In his speech, Petro pointed out that the war on drugs and the fight against climate crisis have failed. Petro called the discourse on saving the planet “hypocritical,” as recommendations and warnings from experts about the destruction of the Amazon rainforest have long fallen on deaf ears.
“The climate disaster that will kill hundreds of millions of people is not being caused by the planet, it is being caused by capital. By the logic of consuming more and more, producing more and more, and for some earning more and more,” he stressed.
“What is more poisonous for humanity, cocaine, coal or oil?” he asked.

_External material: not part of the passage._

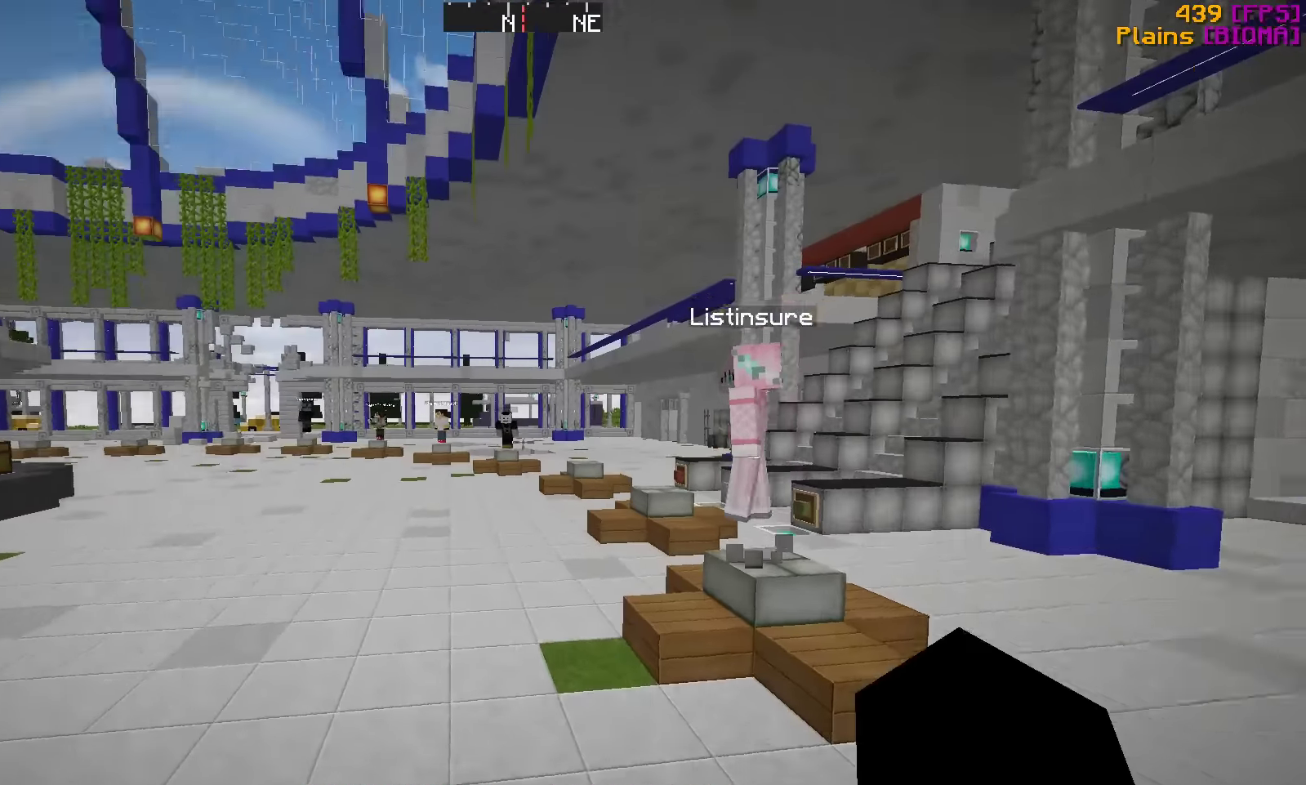
{"keys": ["s"], "events": []}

“The opinion of power has ordered that cocaine is poison and must be persecuted, while it only causes minimal deaths from overdoses … but instead, coal and oil must be protected, even when it can extinguish all humanity,” the Colombian leader said.
Colombia is the world’s largest producer of cocaine — but five decades of the conservative government prohibiting trade and consumption with three decades of a United States-sponsored war on drugs, or more recently the war against those who grow cocaine’s source plant, coca, have done nothing to stop or stifle the production and distribution of the drug.

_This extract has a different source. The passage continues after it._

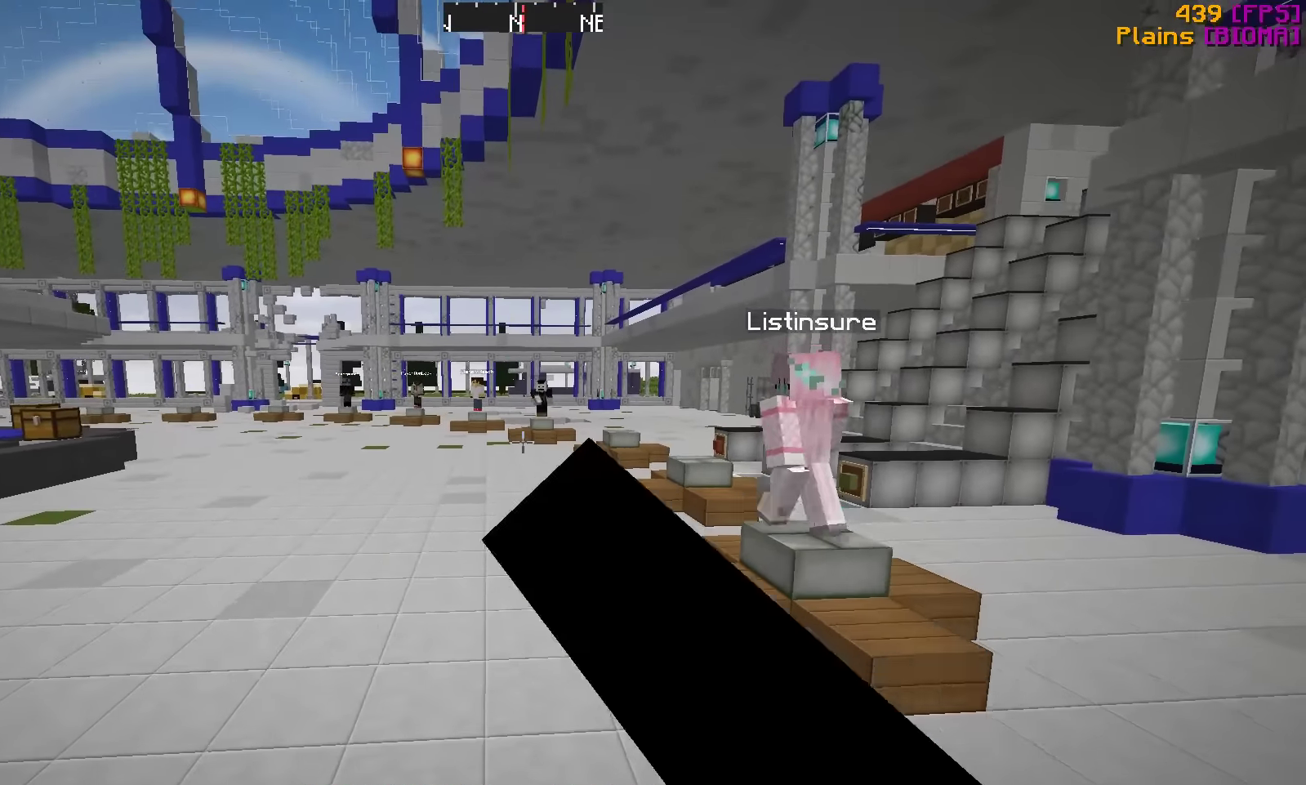
{"keys": ["s"], "events": []}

In his speech, Petro implored his neighbors in Latin America to stop the war on drugs. He said as much in his inaugural speech last month, calling for a change in the “demonized” perception of coca and the small-scale farmers who, as he described are victims themselves as they are mostly left with no choice but to grow the plant to make a living.

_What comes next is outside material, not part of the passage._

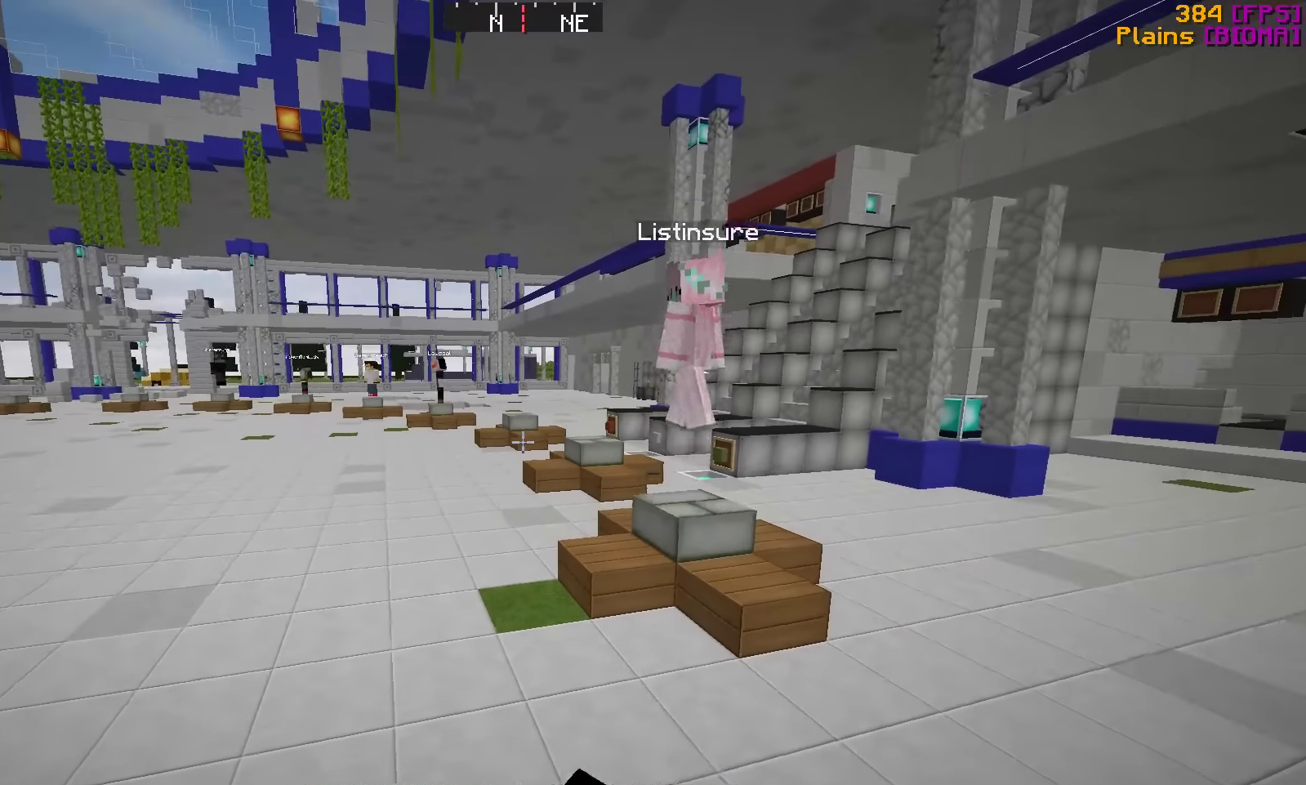
{"keys": ["s"], "events": []}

Petro’s plans feature implementing what would be a “phased decriminalization,” which starts with coca leaf production by small-scale farmers known as campesinos. The president aims to protect these vulnerable farmers and remove prohibition to prevent more violence.
“As long as there’s prohibition there will be mafia,” he said. Decriminalizing small-scale coca leaf production “doesn’t mean ending the American cocaine market, but it does mean taking Colombia out of this cycle of violence.”
Bolivian President Luis Arce has expressed interest in Petro’s plans. In an interview after Petro’s speech, the Bolivian leader said that his administration had been in a discussion with Petro on the matter.
“He shared the ideas with us that he spoke about today. We would like to hear a very specific proposal about this,” Arce said.
Petro’s rhetoric and his potential allyship with other Latin American nations, especially Peru and Bolivia which are now also run by leftist governments pose a threat to the country’s relationship with the US, the primary market of the illicit substance, and Colombia’s long-standing partner and financier in the lucrative war on drugs.
In his speech, he repeatedly emphasized the liability of consumer countries, especially the US, and appealed that these countries should assume a more significant role in addressing demand at home instead of focusing on production abroad.
According to the Washington Post which cited a State Department spokesperson who spoke on the condition of anonymity under department rules, the Biden administration intends to work with Petro’s administration to “disrupt the supply of illicit drugs and to promote holistic policies” which would support keeping the peace and development in coca-growing areas on top of efforts to bring down demand in the US.
Petro’s paradigm-shifting proposal is already causing some amount of consternation among the Republicans. Senators Marco Rubio of Florida and Charles E. Grassley of Iowa wrote to Rahul Gupta, Biden’s top official for drug control policy, in the same week.
“President Petro’s drug policy and posture towards the United States is alarming,” they said.